Allison Vision 21 Review

Boat dealers are sometimes hesitant to order a new model on speculation but, following the tremendous response they experienced with the Allison Vision 195, Sydney’s Advantage Marine took the plunge with the first of the Allison Vision 21s. Importantly, with the complete outfit weighing in under 2000kg on a tandem axle trailer, it could be towed by their V8 sedan.

Allison are one of txhe few remaining brands to incorporate a separate engine pod and boarding platform instead of an integrally moulded configuration that lengthens the running surface. Despite theories as to why the “new concept” is more efficient, Allison boats still handle and perform as well as anything else.

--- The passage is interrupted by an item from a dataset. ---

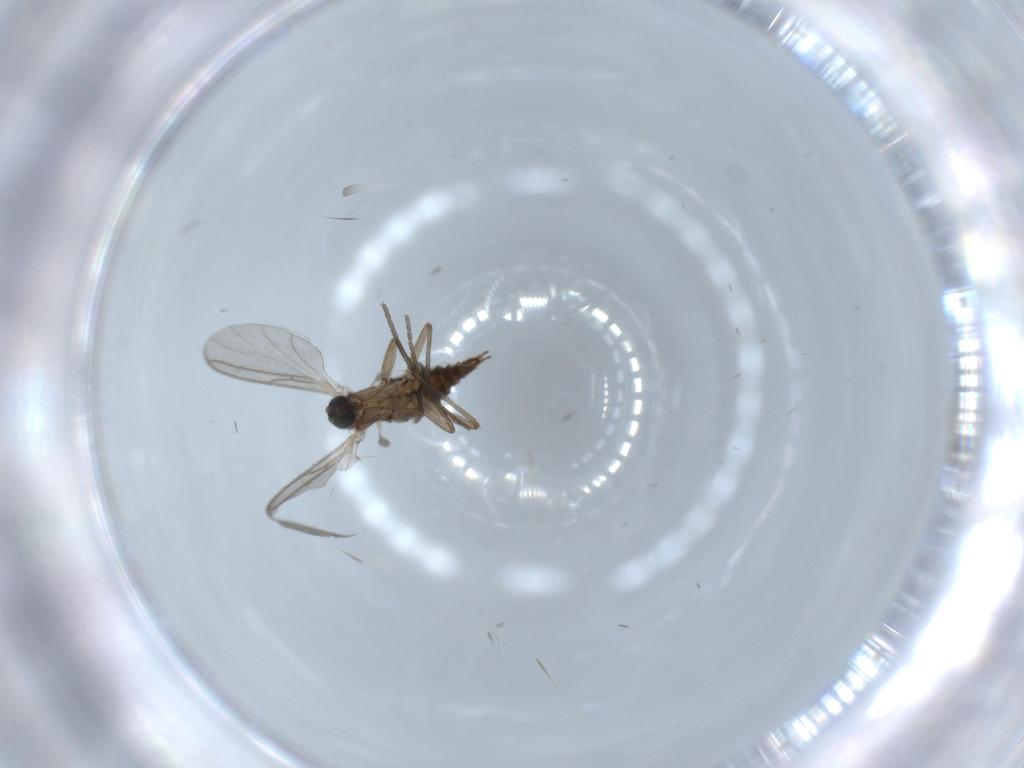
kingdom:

With three adults on board, plus a full fuel tank, I was quite taken with just how smoothly this big boat came onto the plane. Despite having some 200kg hanging off the back, there is no burying of the tail as the throttle is eased open. The wide beam that carries well aft does its job well, keeping the bow down and easing the boat from displacement to planing mode. Decelerating, the 21 will hold the plane as low as 2800rpm. The hull rides cleanly and offers positive response to engine trim.

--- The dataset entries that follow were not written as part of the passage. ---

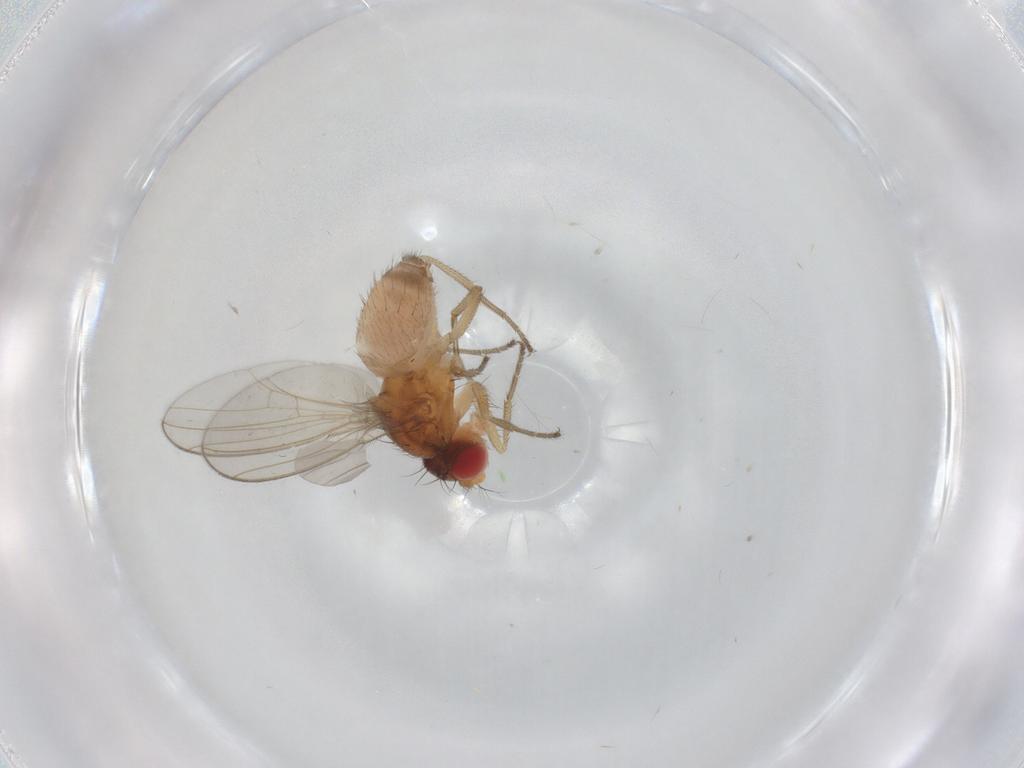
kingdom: Animalia
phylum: Arthropoda
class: Insecta
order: Diptera
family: Drosophilidae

With a 175hp Yamaha Saltwater series V6 outboard providing the power, this boat is no slouch for its size. Even with almost a full payload on board, the engine could spin out to 6000rpm at full throttle, so acceleration was understandably good. In the 3500 to 4500 rev band, where a two-stroke is at its most economical, cruise speeds of 21 to 31 knots were delivered. For a big trailerboat, 26 knots at 4000rpm is great. And given the easy ride that this hull produces, it’s not hard to run faster without realising it. Not only is it responsive to throttle and engine trim, with the standard hydraulic steering the Allison reacts well to the helm. The hull has a good grip on the water when it turns and consequently it can be easily pulled around on full lock at quite high speeds. While this manoeuvre is not a pre-requisite for recreational boating, the cornering ability is indicative of the hull’s surefootedness on the water and helps build driver confidence.

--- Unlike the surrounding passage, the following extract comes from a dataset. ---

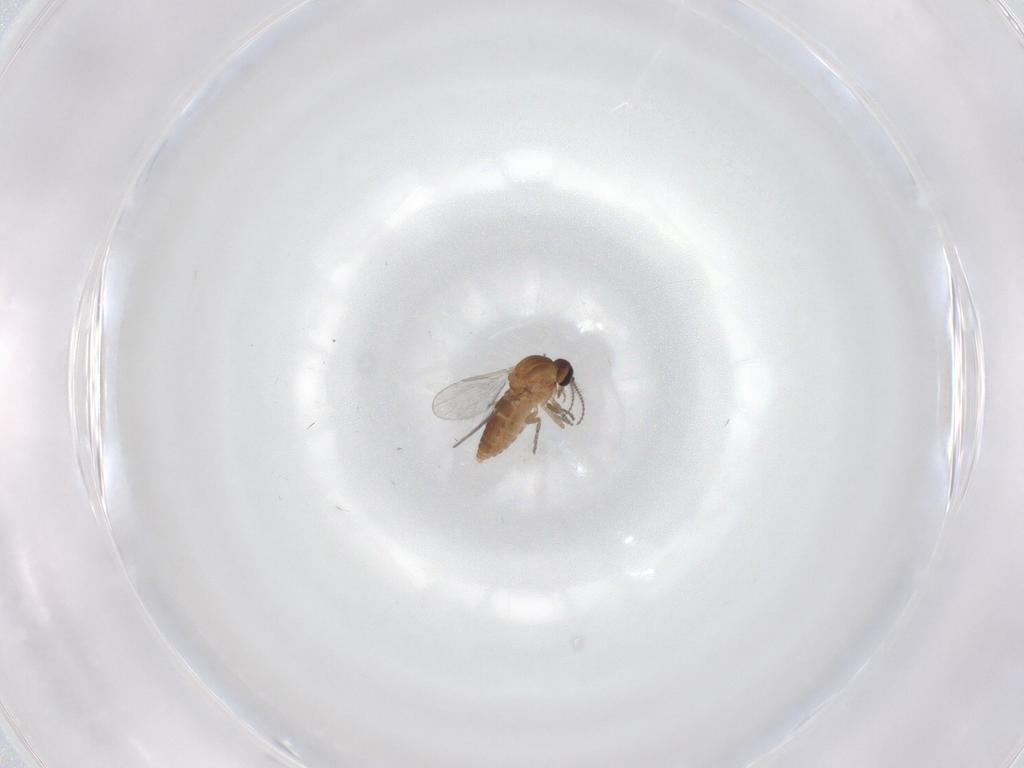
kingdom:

The on-board layout is well suited to the multi-purpose role, with more than enough storage space throughout the cockpit and stretching up into the cabin. Allison designer and builder Col Allison is a big chap, and he always tries to make his boats as spacious and easy flowing as possible. This one is no exception. The cabin looks and feels big, is light and bright, and the hatches and openings are generous. A richly upholstered rear lounge mates with a pedestal-mounted table for cruising but both lift out to give clear access to the transom for fishing.

The finishes are fairly traditional and there is considerable scope for the dealer and buyer to customise the package.